Tuesday, August 28, 2012
Celeste and Jesse Forever
How much you like Celeste and Jesse Forever will depend entirely on how you feel about Rashida Jones and her performance. This is her movie, she co-wrote the script with an ex-boyfriend, and she gave herself a really juicy part to play. Celeste is a whip-smart career woman whose marriage to her best friend fell apart seemingly without blowing up the friendship. Now she and Jesse (Andy Samberg) are still spending all of their time together and driving their friends nuts. But when Jesse’s life takes a new direction, Celeste realizes she isn’t ready for him to move on.
The smart woman with a career who can’t seem to find a man is about the most cliché of rom-com staples, but Jones’s skilled acting and nimble script manage to find the real woman behind the myth of so many indistinguishable Katherine Heigl movies. Celeste is a rom-com heroine with real personality defects and real things to learn about herself. Jones and co-writer Will McCormack take her on a meaningful journey of self-discovery, and it is refreshing to see a film where the ultimate destination isn’t the altar but a personal epiphany.

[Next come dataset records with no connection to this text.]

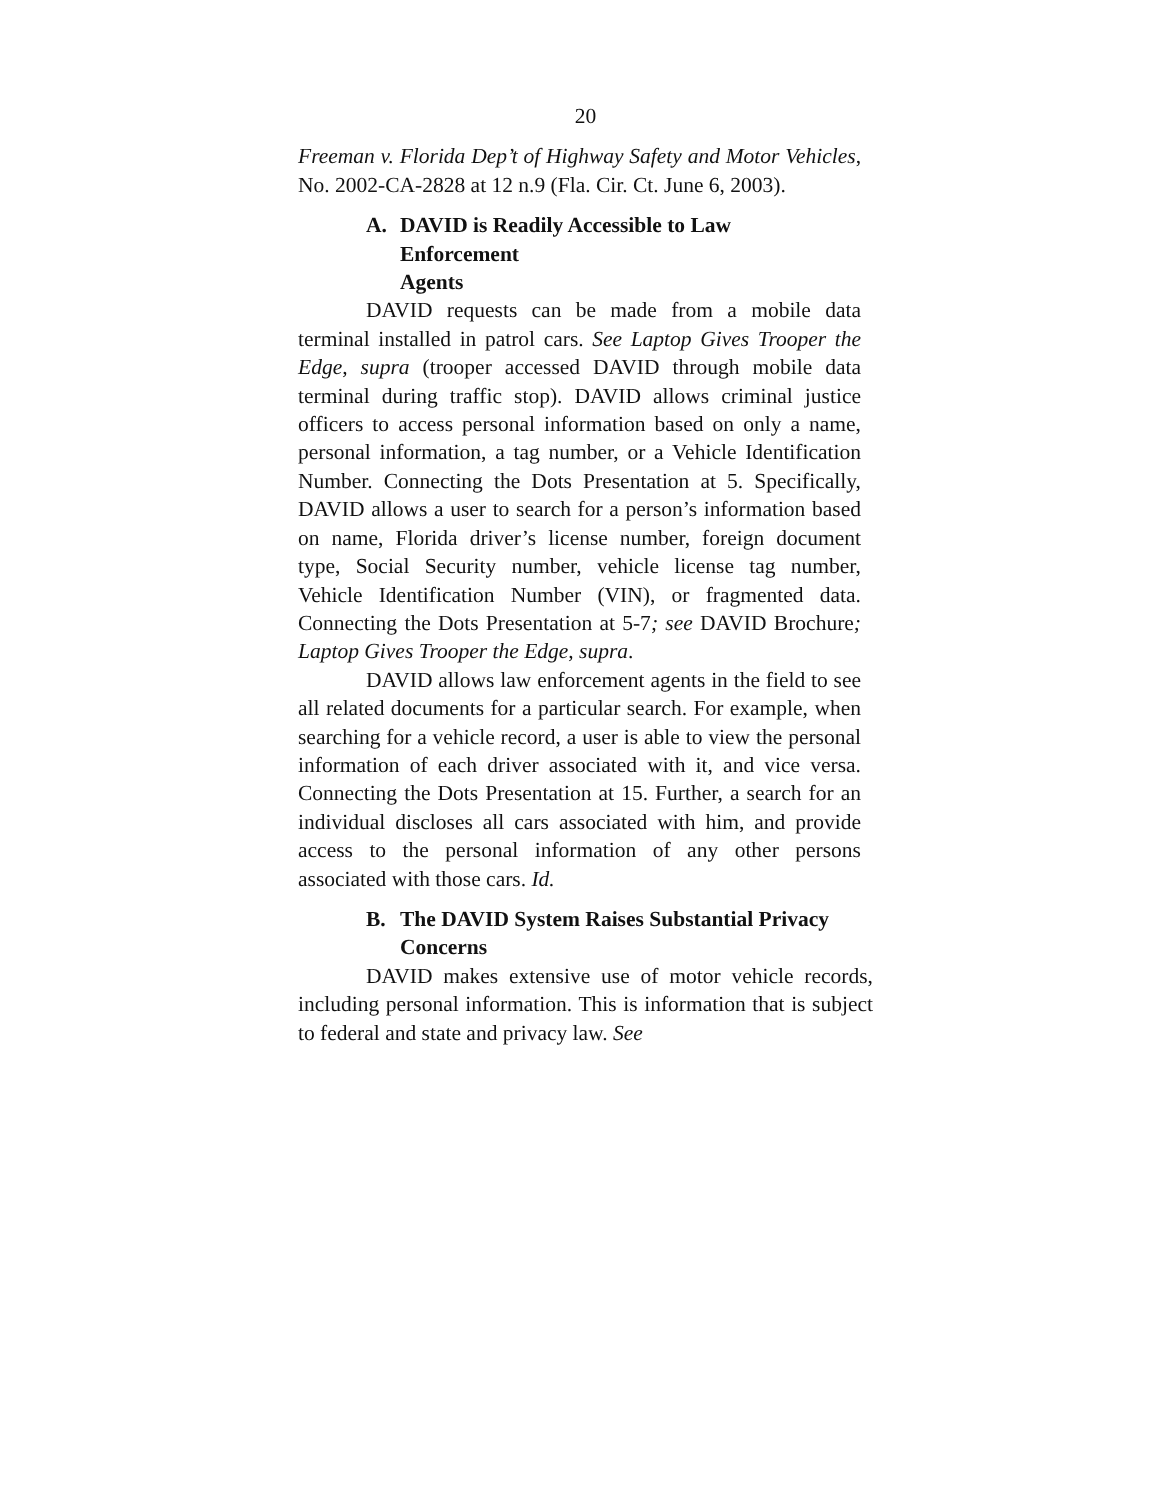20
Freeman v. Florida Dep’t of Highway Safety and Motor Vehicles, No. 2002-CA-2828 at 12 n.9 (Fla. Cir. Ct. June 6, 2003).
A. DAVID is Readily Accessible to Law
Enforcement Agents
DAVID requests can be made from a mobile data terminal installed in patrol cars. See Laptop Gives Trooper the Edge, supra (trooper accessed DAVID through mobile data terminal during traffic stop). DAVID allows criminal justice officers to access personal information based on only a name, personal information, a tag number, or a Vehicle Identification Number. Connecting the Dots Presentation at 5. Specifically, DAVID allows a user to search for a person’s information based on name, Florida driver’s license number, foreign document type, Social Security number, vehicle license tag number, Vehicle Identification Number (VIN), or fragmented data. Connecting the Dots Presentation at 5-7; see DAVID Brochure; Laptop Gives Trooper the Edge, supra.
DAVID allows law enforcement agents in the field to see all related documents for a particular search. For example, when searching for a vehicle record, a user is able to view the personal information of each driver associated with it, and vice versa. Connecting the Dots Presentation at 15. Further, a search for an individual discloses all cars associated with him, and provide access to the personal information of any other persons associated with those cars. Id.
B. The DAVID System Raises Substantial Privacy
Concerns
DAVID makes extensive use of motor vehicle records, including personal information. This is information that is subject to federal and state and privacy law. See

Every other part in this picture is a supporting role, even Samberg’s, but each is a fully-realized piece of the puzzle, and all are ably portrayed by gifted actors. Ari Graynor and Eric Christian Olson are the couple whose trajectory contrasts Celeste and Jesse. Elijah Wood is very good as Celeste’s strait-laced, gay business partner, and the suddenly ubiquitous Chris Messina is a charismatic presence as the guy who tries to get Celeste to move on from her marriage.
The film is very well-edited and directed, with several very snappy cuts and arresting images. The filmmakers are smart enough to keep most of the attention directly on Jones. Her expressive, lovely face is a compelling reason to keep your eyes affixed to the screen.